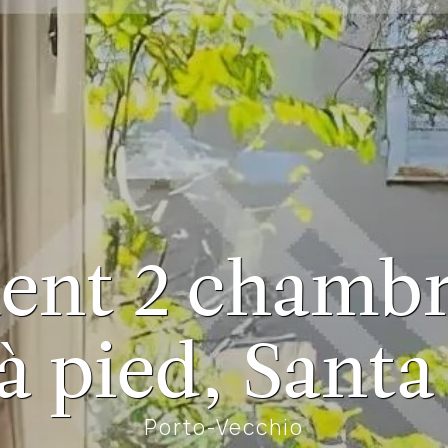
nt 2 chambre
à pied, Santa
Porto-Vecchio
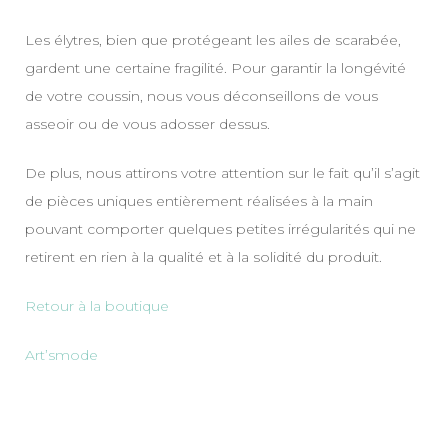
Les élytres, bien que protégeant les ailes de scarabée,
gardent une certaine fragilité. Pour garantir la longévité
de votre coussin, nous vous déconseillons de vous
asseoir ou de vous adosser dessus.
De plus, nous attirons votre attention sur le fait qu’il s’agit
de pièces uniques entièrement réalisées à la main
pouvant comporter quelques petites irrégularités qui ne
retirent en rien à la qualité et à la solidité du produit.
Retour à la boutique
Art’smode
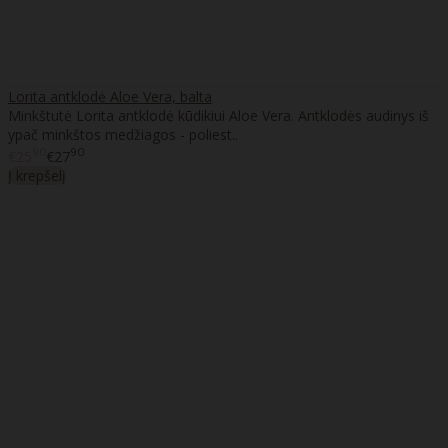
Lorita antklodė Aloe Vera, balta
Minkštutė Lorita antklodė kūdikiui Aloe Vera. Antklodės audinys iš
ypač minkštos medžiagos - poliest..
90
90
€25
€27
Į krepšelį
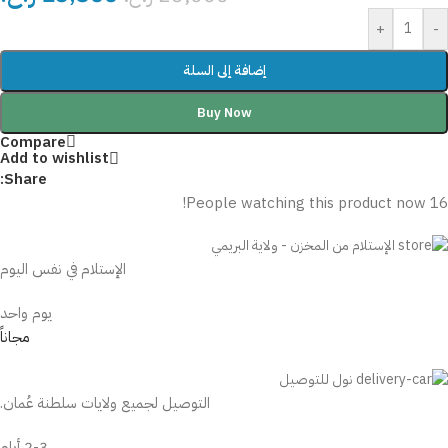
+
-
إضافة إلى السلة
Buy Now
Compare
Add to wishlist
Share:
People watching this product now!
16
الإستلام من المخزن - ولاية البريمي
الإستلام في نفس اليوم
يوم واحد
مجاناً
نول للتوصيل
التوصيل لجميع ولايات سلطنة عُمان.
2-3 أيام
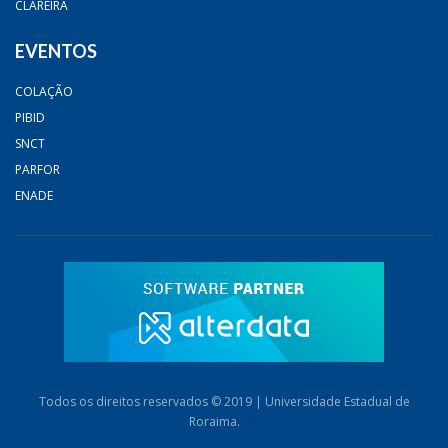
CLAREIRA
EVENTOS
COLAÇÃO
PIBID
SNCT
PARFOR
ENADE
Todos os direitos reservados © 2019 | Universidade Estadual de
Roraima.
AB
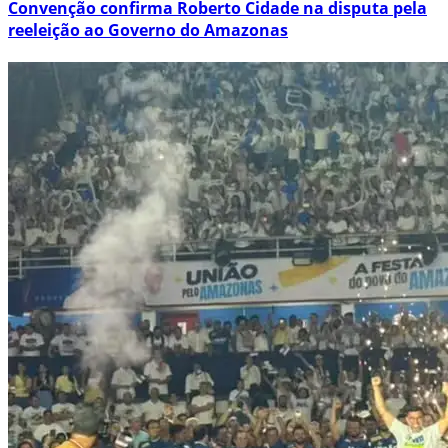
Convenção confirma Roberto Cidade na disputa pela
reeleição ao Governo do Amazonas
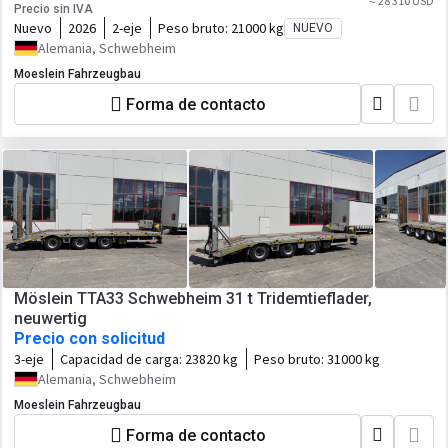
≈ 28 310 USD
Precio sin IVA
Nuevo
2026
2-eje
Peso bruto:
21000 kg
NUEVO
Alemania, Schwebheim
Moeslein Fahrzeugbau
Forma de contacto
Möslein TTA33 Schwebheim 31 t Tridemtieflader,
neuwertig
Precio con solicitud
3-eje
Capacidad de carga:
23820 kg
Peso bruto:
31000 kg
Alemania, Schwebheim
Moeslein Fahrzeugbau
Forma de contacto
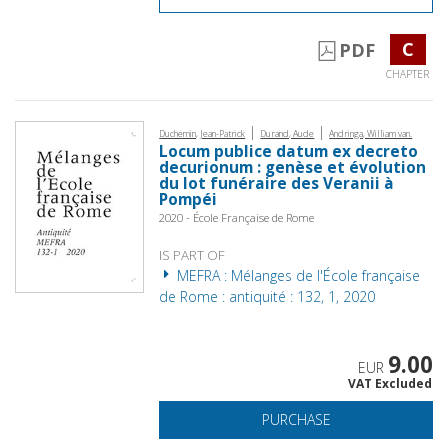
C
PDF
CHAPTER
|
|
Duchemin, Jean-Patrick
Durand, Aude
Andringa, William van.
Locum publice datum ex decreto
decurionum : genèse et évolution
du lot funéraire des Veranii à
Pompéi
2020 - École Française de Rome
IS PART OF
MEFRA : Mélanges de l'École française
de Rome : antiquité : 132, 1, 2020
9.00
EUR
VAT Excluded
PURCHASE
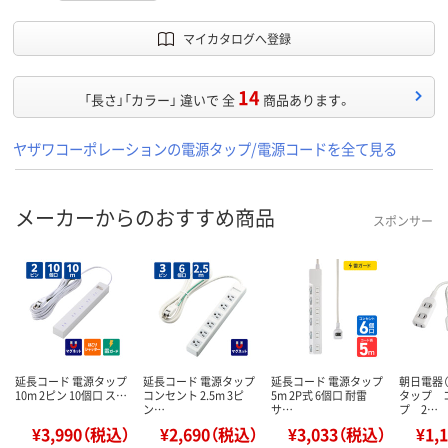
マイカタログへ登録
14
「長さ」「カラー」 違いで 全
商品あります。
ヤザワコーポレーションの電源タップ/電源コードを全て見る
メーカーからのおすすめ商品
スポンサー
延長コード 電源タップ
延長コード 電源タップ
延長コード 電源タップ
朝日電器（
10m 2ピン 10個口 ス…
コンセント 2.5m 3ピ
5m 2P式 6個口 耐雷
タップ 
ン…
サ…
プ 2…
¥3,990（税込）
¥2,690（税込）
¥3,033（税込）
¥1,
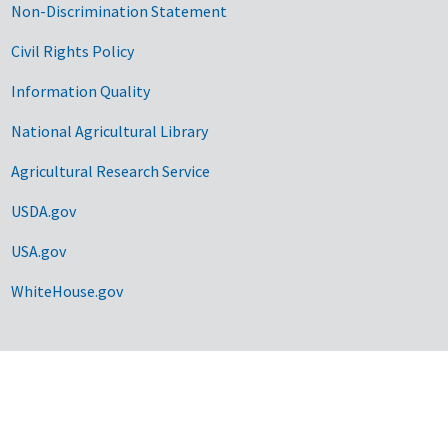
Non-Discrimination Statement
Civil Rights Policy
Information Quality
National Agricultural Library
Agricultural Research Service
USDA.gov
USA.gov
WhiteHouse.gov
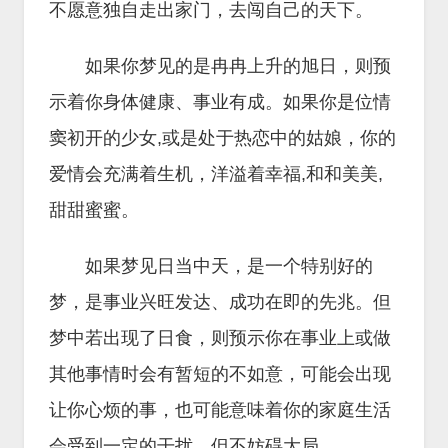
不愿意独自走出家门，去闯自己的天下。
如果你梦见的是冉冉上升的旭日，则预
示着你身体健康、事业有成。如果你是位情
窦初开的少女,或是处于热恋中的姑娘，你的
爱情会充满着生机，洋溢着幸福,和和美美,
甜甜蜜蜜。
如果梦见日当中天，是一个特别好的
梦，是事业兴旺发达、成功在即的先兆。但
梦中若出现了日食，则预示你在事业上或做
其他事情时会有暂短的不如意，可能会出现
让你心烦的事，也可能意味着你的家庭生活
会受到一定的干扰，但不妨碍大局。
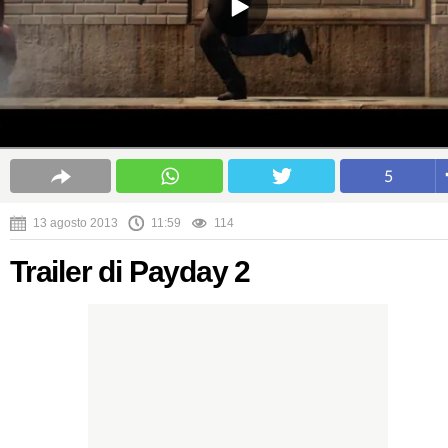
5
13 agosto 2013
11:59
114
Trailer di Payday 2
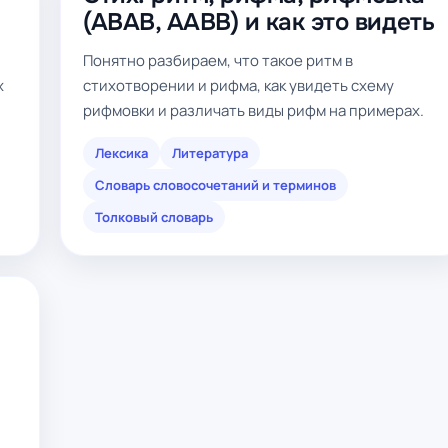
(ABAB, AABB) и как это видеть
Понятно разбираем, что такое ритм в
х
стихотворении и рифма, как увидеть схему
рифмовки и различать виды рифм на примерах.
Лексика
Литература
Словарь словосочетаний и терминов
Толковый словарь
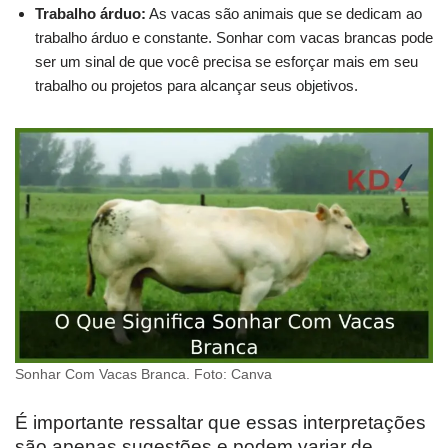
Trabalho árduo:
As vacas são animais que se dedicam ao
trabalho árduo e constante. Sonhar com vacas brancas pode
ser um sinal de que você precisa se esforçar mais em seu
trabalho ou projetos para alcançar seus objetivos.
Sonhar Com Vacas Branca. Foto: Canva
É importante ressaltar que essas interpretações
são apenas sugestões e podem variar de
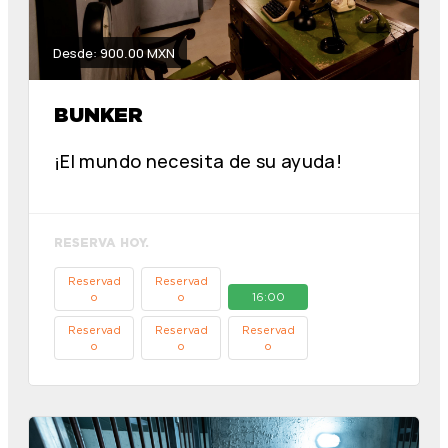
Desde: 900.00 MXN
BUNKER
¡El mundo necesita de su ayuda!
RESERVA HOY.
Reservad
Reservad
o
o
16:00
Reservad
Reservad
Reservad
o
o
o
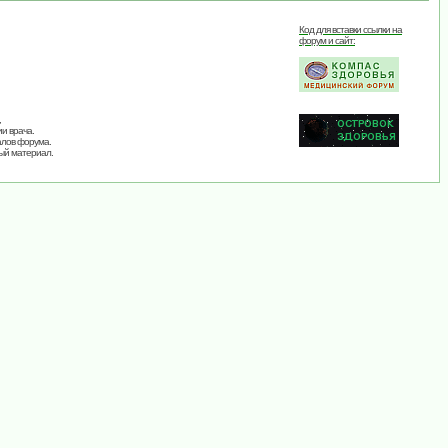
Код для вставки ссылки на
форум и сайт:
,
и врача.
алов форума.
ый материал.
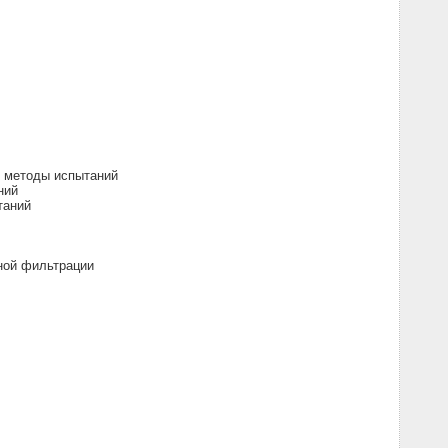
и методы испытаний
ний
таний
ной фильтрации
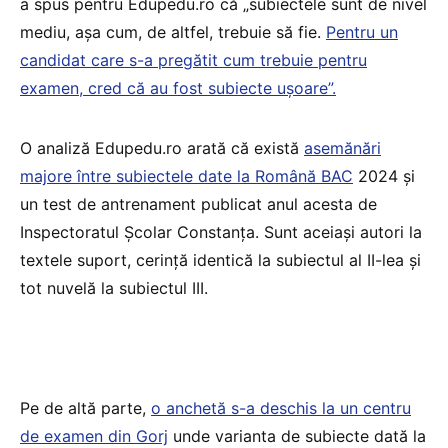
a spus pentru Edupedu.ro că „subiectele sunt de nivel
mediu, așa cum, de altfel, trebuie să fie.
Pentru un
candidat care s-a pregătit cum trebuie pentru
examen, cred că au fost subiecte ușoare”.
O analiză Edupedu.ro arată că există
asemănări
majore între subiectele date la Română BAC
2024 și
un test de antrenament publicat anul acesta de
Inspectoratul Școlar Constanța. Sunt aceiași autori la
textele suport, cerință identică la subiectul al II-lea și
tot nuvelă la subiectul III.
Pe de altă parte,
o anchetă s-a deschis la un centru
de examen din Gorj
unde varianta de subiecte dată la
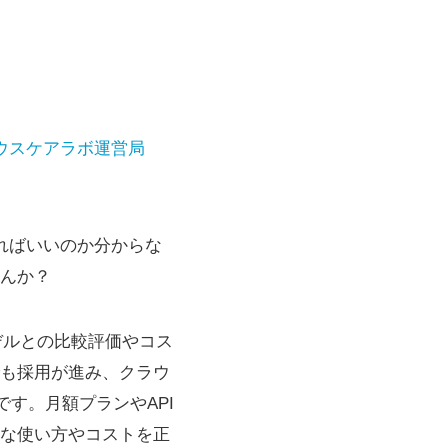
ウスケアラボ運営局
すればいいのか分からな
んか？
Iモデルとの比較評価やコス
も採用が進み、クラウ
です。月額プランやAPI
な使い方やコストを正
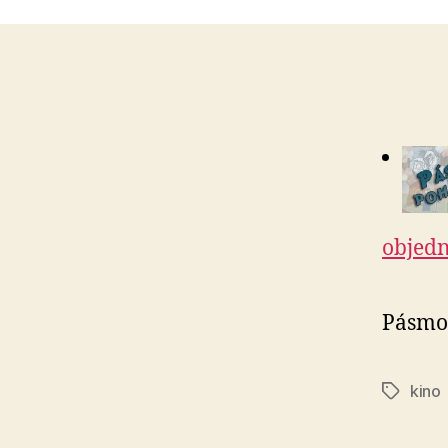
objedn
Pásmo 
kino
Štítky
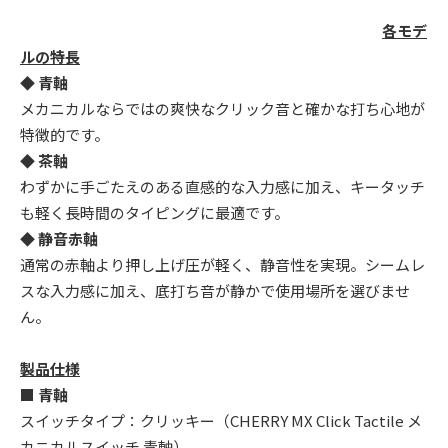
各モデ
ルの特長
◆ 青軸
メカニカルならではの爽快なクリック音と確かな打ち心地が
特徴的です。
◆ 茶軸
わずかに手ごたえのある直感的な入力感に加え、キータッチ
も軽く長時間のタイピングに最適です。
◆ 静音赤軸
通常の赤軸より押し上げ圧が軽く、静音性を実現。シームレ
スな入力感に加え、底打ち音が静かで使用場所を選びませ
ん。
製品仕様
■ 青軸
スイッチタイプ：クリッキー（CHERRY MX Click Tactile メ
カニカルスイッチ 青軸）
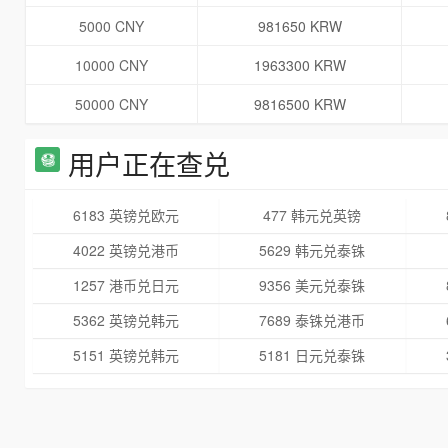
5000 CNY
981650 KRW
10000 CNY
1963300 KRW
50000 CNY
9816500 KRW
用户正在查兑
6183 英镑兑欧元
477 韩元兑英镑
4022 英镑兑港币
5629 韩元兑泰铢
1257 港币兑日元
9356 美元兑泰铢
5362 英镑兑韩元
7689 泰铢兑港币
5151 英镑兑韩元
5181 日元兑泰铢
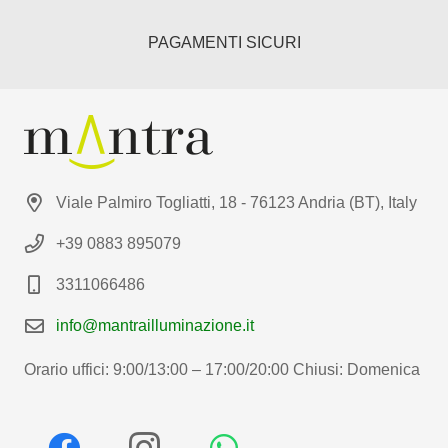
PAGAMENTI SICURI
Viale Palmiro Togliatti, 18 - 76123 Andria (BT), Italy
+39 0883 895079
3311066486
info@mantrailluminazione.it
Orario uffici: 9:00/13:00 – 17:00/20:00 Chiusi: Domenica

◆ **Required work**: Count the lines in the records above that contain the string "subiectele", and give only that number.

◆ **Your response**: 2